Nous identifions trois types d’enjeux : la perception, la décision et la mise en œuvre de la décision. La perception conjugue l’utilisation de capteurs (caméra, lidar, radar, centrale inertielle…) avec une intelligence d’interprétation éventuellement à base d’IA. Grace à cette description de l’environnement, un algorithme prend les décisions. Ces algorithmes peuvent demander une assez grande finesse, mais ne constituent pas des verrous technologiques majeurs. La décision est ensuite transmise au tarin via des actionneurs (frein, accélération…)

La partie la plus complexe consiste à prendre en charge automatiquement les aléas via un processus décisionnel autonome ou en faisant intervenir un technicien à distance. Il doit comprendre ce qui se passe à l’intérieur du train et gérer les aléas le cas échéant. Ensuite viennent plusieurs sujets transverses, comme la localisation, la cartographie, ou encore les télécommunications.

En quoi ces briques techniques vous permettent-elles de faire face aux besoins sécuritaires et environnementaux ?

Luc Laroche : Le train autonome permettra d’augmenter le niveau de sécurité, notamment parce que les capteurs fonctionnent y compris dans des conditions difficiles (nuit, brouillard…) et sont en permanence vigilants avec des temps de réaction infimes.
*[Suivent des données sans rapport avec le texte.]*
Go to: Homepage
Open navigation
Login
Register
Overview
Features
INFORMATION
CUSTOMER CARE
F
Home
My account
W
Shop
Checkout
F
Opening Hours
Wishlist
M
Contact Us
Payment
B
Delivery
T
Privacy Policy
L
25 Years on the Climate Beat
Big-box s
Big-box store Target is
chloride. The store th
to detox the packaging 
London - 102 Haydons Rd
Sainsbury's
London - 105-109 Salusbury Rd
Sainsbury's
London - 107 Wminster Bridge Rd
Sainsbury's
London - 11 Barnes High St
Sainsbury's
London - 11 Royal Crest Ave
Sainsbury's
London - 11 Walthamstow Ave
Une partie importante de nos travaux consiste à bâtir la démonstration de sécurité. Celle-ci s’appuiera, à la fois, sur du calcul, de la comparaison avec des situations connues, des tests grandeur nature ainsi qu’un certain nombre de tests sur plateforme. C’est la raison pour laquelle nous sommes en train de monter des plateformes de test sur les ordinateurs, où nous allons faire des expérimentations contextualisées, puisqu’elles intègreront l’environnement virtuel du futur système ferroviaire.

Le report modal de l’avion ou de la route vers le train fera baisser le volume global du CO² qui sera dégagé par le transport. Plus le train sera compétitif, meilleur sera le système de transport vis-à-vis de l’environnement. Les algorithmes de conduite autonome vont aussi faire baisser la consommation énergétique des trains : ce sera une baisse de l’ordre 25% par rapport à un système sans assistance.
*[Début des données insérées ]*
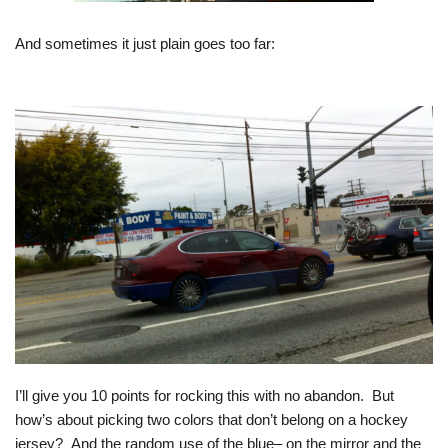
And sometimes it just plain goes too far:
I’ll give you 10 points for rocking this with no abandon. But
how’s about picking two colors that don’t belong on a hockey
jersey? And the random use of the blue– on the mirror and the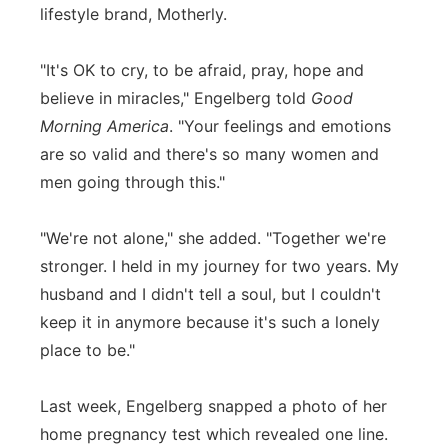
lifestyle brand, Motherly.
"It's OK to cry, to be afraid, pray, hope and
believe in miracles," Engelberg told
Good
Morning America
. "Your feelings and emotions
are so valid and there's so many women and
men going through this."
"We're not alone," she added. "Together we're
stronger. I held in my journey for two years. My
husband and I didn't tell a soul, but I couldn't
keep it in anymore because it's such a lonely
place to be."
Last week, Engelberg snapped a photo of her
home pregnancy test which revealed one line.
A l’heure où la 5G devient un enjeu industriel mondial, comment allez-vous intégrer cette technologie dans le futur train autonome ?

Luc Laroche : Pour faire circuler des trains totalement autonomes (GOA 4), un bon réseau de télécommunication sera nécessaire : les vidéos prises à bord et depuis le train doivent être envoyées aux centres de supervision en temps réel et de façon continue. Le FRMCS (Future Railway Mobile Communication System) sera un apport important, appuyé très certainement par la 5G. Dans les autres cas de figure (GOA 2 & 3, ndlr), la 4G pourrait suffire.

En vue de l’arrivée des trains autonomes, comment vont évoluer les métiers concernés ?

Luc Laroche : Nous accompagnons le changement des métiers : c’est une ambition très importante du projet. Puisque le rythme de déploiement s’étendra sur un temps long, tous les conducteurs actuellement en poste pourront conduire, s’ils le souhaitent, jusqu’à la fin de leur carrière. Pour autant, l’exploitation du train autonome va créer de nouveaux métiers et en transformer de très nombreux autres. Nous aurons des téléconducteurs – nous avons déjà fait tester le pupitre de téléconduite par une vingtaine de conducteurs, qui ont contribué à l’améliorer –, et des superviseurs de train autonome, qui suivront à distance les alertes et les éventuels aléas. Quoiqu’il se passe, le train sera toujours suivi par quelqu’un de l’entreprise. Ce sont tous les métiers de la conception à la maintenance, en passant par l’exploitation qui seront transformés.

Le train autonome sera un train avec de nouveaux métiers et de nouveaux services. En 2023, nous aurons levé tous les verrous pour faire rouler le train en GOA4. Nous permettrons ainsi aux activités du groupe de choisir le type d’exploitation adapté à telle ou telle ligne et avec le niveau de service souhaité. Pour la SNCF, le Train Autonome est un vrai projet du groupe qui oriente l’ensemble des activités et des métiers vers le ferroviaire et le service de demain.